Films made in Luxembourg

Un thriller en plein délire

d'Lëtzebuerger Land du 16.10.2020

Régine semble avoir une double vie. Elle passe ses nuits à faire la fête sous des néons rouge dans une ambiance emo et sensuelle, mais ses journées se déroulent entre la grisaille de l’usine où elle travaille et celle de l’appartement qu’elle partage avec son compagnon, Jacob. Elle se dit heureuse : « avec un job et un petit ami », résumera-t-elle un peu plus tard, mais il est difficile de ne pas entendre autour d’elle les commentaires de ses collègues : «Tu crois qu’elle est foutue ? », « La salope », « Je ne l’aime pas »… font partie des gentillesse qu’elle supporte à longueur de journée.

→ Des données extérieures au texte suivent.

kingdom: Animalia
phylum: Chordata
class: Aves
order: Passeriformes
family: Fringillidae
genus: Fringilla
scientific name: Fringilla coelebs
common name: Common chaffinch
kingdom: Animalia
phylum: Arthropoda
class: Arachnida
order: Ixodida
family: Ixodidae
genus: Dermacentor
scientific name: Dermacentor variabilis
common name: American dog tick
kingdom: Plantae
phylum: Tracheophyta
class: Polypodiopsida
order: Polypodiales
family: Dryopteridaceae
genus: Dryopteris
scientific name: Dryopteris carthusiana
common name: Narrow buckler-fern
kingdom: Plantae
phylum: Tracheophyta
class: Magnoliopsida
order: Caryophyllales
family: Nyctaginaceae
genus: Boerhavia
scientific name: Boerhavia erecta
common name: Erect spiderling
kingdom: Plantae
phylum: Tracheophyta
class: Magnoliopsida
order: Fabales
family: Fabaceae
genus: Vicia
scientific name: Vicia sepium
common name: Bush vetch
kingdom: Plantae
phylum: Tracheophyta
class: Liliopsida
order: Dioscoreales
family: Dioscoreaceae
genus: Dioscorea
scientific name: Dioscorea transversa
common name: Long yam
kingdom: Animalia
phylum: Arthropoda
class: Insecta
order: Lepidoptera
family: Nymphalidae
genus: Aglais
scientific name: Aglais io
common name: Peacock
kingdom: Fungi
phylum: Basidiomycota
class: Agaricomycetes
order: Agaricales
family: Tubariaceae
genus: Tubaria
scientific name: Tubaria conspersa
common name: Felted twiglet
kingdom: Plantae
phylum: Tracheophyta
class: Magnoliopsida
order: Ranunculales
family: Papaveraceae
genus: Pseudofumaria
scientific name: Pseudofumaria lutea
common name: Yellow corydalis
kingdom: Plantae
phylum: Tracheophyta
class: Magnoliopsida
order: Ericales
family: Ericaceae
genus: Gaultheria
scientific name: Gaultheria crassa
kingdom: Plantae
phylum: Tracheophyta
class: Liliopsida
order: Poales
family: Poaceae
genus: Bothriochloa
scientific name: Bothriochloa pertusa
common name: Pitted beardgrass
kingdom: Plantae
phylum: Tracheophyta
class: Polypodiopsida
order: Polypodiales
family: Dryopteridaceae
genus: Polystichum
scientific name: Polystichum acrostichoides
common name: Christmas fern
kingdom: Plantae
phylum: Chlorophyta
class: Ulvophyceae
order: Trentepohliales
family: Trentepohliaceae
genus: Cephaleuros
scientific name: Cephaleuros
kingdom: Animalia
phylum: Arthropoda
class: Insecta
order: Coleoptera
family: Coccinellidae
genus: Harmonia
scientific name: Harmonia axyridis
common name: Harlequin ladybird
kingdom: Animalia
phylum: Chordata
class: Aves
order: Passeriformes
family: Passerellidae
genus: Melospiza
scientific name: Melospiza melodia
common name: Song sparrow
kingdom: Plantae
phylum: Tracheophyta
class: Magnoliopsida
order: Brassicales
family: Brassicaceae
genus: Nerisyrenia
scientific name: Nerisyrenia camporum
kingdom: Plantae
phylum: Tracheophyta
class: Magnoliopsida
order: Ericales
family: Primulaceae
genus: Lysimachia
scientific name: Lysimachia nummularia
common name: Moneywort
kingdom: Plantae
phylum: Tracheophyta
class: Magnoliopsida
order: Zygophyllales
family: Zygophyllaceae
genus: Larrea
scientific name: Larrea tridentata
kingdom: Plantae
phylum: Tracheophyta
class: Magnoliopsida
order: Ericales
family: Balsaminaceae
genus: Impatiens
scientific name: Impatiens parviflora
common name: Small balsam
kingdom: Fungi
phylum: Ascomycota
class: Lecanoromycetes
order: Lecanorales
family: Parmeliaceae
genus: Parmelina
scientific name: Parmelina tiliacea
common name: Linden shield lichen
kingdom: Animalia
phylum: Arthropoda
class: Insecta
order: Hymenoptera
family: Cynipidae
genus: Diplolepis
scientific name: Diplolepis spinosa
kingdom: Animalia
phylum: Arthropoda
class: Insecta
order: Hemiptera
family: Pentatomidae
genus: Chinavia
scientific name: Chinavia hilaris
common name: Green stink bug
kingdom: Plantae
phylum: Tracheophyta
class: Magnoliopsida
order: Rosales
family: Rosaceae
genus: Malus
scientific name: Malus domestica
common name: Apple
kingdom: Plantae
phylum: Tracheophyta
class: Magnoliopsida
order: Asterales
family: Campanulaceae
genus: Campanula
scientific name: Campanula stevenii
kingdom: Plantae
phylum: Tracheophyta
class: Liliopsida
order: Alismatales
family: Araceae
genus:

Le spectateur ignore tout d’elle, son amoureux ne semble pas en savoir davantage. Pourtant, un soir, un homme l’attend chez elle. « Il dit qu’il vous connaît toi et ta mère », lui explique Jacob. Sa présence semble déranger la jeune femme, la perturber, l’énerver. Et ça peut se comprendre : le visiteur, Robert, lui annonce non seulement que sa famille lui a menti toute sa vie, que son frère Isaac – dont il est le père – est vivant et qu’il vient de tuer sa grand-mère. De quoi en déstabiliser plus d’un.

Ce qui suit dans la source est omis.